« Nous ne raisonnons que sur des modèles »
Nous dit Paul Valéry.
Il y a tout juste 9 ans et 9 mois, je soutenais une thèse de doctorat en architecture (accessible et téléchargeable ici) sur un sujet – en apparence – très différent de celui qui m’occupe à plein temps depuis que j’ai créé Villes Vivantes, il y un peu plus de 10 ans : le sujet de la modélisation, dans les disciplines de l’architecture et de l’urbanisme.
Comme elle est un peu longue, mais que le sujet de la modélisation redevient d’actualité, tant en matière de transition écologique qu’en matière de crise du logement, où nous sommes partout à la recherche de “solutions”, je vous propose d’introduire certaines idées que j’y développe, à travers cette série d’articles, pour comprendre pourquoi “trouver des solutions à nos problèmes” dans les disciplines de l’aménagement du territoire et du cadre de vie, est plus complexe qu’il n’y parait.
Des modèles à concevoir plutôt que des modèles à appliquer
Mon hypothèse de travail est la suivante :
- entre le monde des solutions génériques, uniques, universelles (peindre tous les toits de Paris en blanc par exemple) qui est aussi celui des normes (toujours imparfaites, parfois contre-productives),
- et celui des approches purement contextuelles (“chaque situation est un cas unique”),
- se situe un monde intermédiaire : un monde dans lequel nous, architectes et urbanistes, avons eu du mal à nous situer ces dernières décennies quand d’autres disciplines (je pense aux disciplines de l’ingénieur) s’y sont pleinement développé.
Ce monde, c’est celui du savoir, du savoir-faire, de la transmission d’un état de l’art, de techniques, d’un métier fiable et solide : c’est celui de la R&D, de la formalisation d’une discipline enseignable, de modèles “partageables”, “testables”.
Ces modèles sont des descriptions plus ou moins sophistiquées qui peuvent nous aider à comprendre, prédire, simuler, décrypter.
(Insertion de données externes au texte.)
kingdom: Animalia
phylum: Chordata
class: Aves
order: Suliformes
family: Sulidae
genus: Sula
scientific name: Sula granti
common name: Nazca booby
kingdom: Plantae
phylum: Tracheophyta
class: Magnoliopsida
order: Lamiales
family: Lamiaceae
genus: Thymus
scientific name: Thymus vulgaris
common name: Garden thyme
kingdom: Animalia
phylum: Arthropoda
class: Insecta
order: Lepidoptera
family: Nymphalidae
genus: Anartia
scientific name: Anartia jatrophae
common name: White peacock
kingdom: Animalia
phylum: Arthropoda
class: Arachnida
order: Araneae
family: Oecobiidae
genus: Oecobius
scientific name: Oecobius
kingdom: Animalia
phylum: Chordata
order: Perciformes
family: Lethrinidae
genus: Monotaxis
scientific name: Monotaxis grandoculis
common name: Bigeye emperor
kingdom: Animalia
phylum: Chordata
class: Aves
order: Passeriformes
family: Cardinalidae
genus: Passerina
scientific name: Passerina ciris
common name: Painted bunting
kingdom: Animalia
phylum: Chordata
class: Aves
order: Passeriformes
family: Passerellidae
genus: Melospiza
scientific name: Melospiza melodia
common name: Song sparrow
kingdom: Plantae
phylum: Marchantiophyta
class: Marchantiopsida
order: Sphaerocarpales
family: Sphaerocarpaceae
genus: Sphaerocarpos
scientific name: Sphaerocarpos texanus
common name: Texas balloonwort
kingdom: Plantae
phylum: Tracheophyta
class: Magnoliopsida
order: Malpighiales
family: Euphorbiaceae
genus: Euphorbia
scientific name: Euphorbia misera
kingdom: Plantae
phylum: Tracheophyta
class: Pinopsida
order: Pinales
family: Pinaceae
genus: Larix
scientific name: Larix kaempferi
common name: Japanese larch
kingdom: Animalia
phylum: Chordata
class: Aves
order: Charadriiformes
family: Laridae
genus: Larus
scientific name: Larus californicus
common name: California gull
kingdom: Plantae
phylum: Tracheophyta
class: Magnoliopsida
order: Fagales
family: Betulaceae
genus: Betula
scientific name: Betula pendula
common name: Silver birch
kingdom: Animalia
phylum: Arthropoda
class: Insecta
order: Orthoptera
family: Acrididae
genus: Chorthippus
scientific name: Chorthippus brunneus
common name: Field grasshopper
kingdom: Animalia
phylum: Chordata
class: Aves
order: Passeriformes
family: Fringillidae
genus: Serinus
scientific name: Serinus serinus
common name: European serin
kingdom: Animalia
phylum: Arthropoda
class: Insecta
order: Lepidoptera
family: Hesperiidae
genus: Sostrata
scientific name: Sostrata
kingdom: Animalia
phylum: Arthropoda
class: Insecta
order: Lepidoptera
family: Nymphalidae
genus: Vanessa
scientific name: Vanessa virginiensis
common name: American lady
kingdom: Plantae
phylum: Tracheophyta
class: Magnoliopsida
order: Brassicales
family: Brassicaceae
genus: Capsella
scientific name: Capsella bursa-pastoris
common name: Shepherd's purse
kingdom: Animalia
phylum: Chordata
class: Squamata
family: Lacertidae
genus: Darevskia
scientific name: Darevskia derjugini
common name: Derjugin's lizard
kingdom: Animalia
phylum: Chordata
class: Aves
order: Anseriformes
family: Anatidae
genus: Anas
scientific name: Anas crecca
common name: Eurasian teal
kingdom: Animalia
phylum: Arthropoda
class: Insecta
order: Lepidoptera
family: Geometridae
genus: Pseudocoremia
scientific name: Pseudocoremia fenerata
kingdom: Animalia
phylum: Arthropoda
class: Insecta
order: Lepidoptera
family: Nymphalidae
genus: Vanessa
Ils ont par principe toujours un domaine de validité, de pertinence, délimité. Ils sont, par définition, toujours partiels et simplificateurs, mais utiles.
L’architecture et l’urbanisme sont a priori des disciplines :
- plus multi-dimensionnelles et plus multi-échelles que les autres : cela rend l’exercice de modélisation plus délicat, complexe, systémique. Mais pas impossible pour autant. C’est tout l’objet des développements contenus dans la thèse !
- dans lesquels l’art de la conception est clé : cela rend l’exercice de modélisation spécifique, dans la mesure où les modèles sur lesquels nous pouvons travailler, en architecture et en urbanisme, ne seront pas “à appliquer” mais “à concevoir” : ils devront informer, supporter, outiller des processus de conception, et non pas simplement servir de guides ou de méthodes qu’il suffirait d’appliquer pour obtenir les résultats escomptés. Là encore : pas évident, mais pas impossible, si l’on s’y prend de façon adaptée.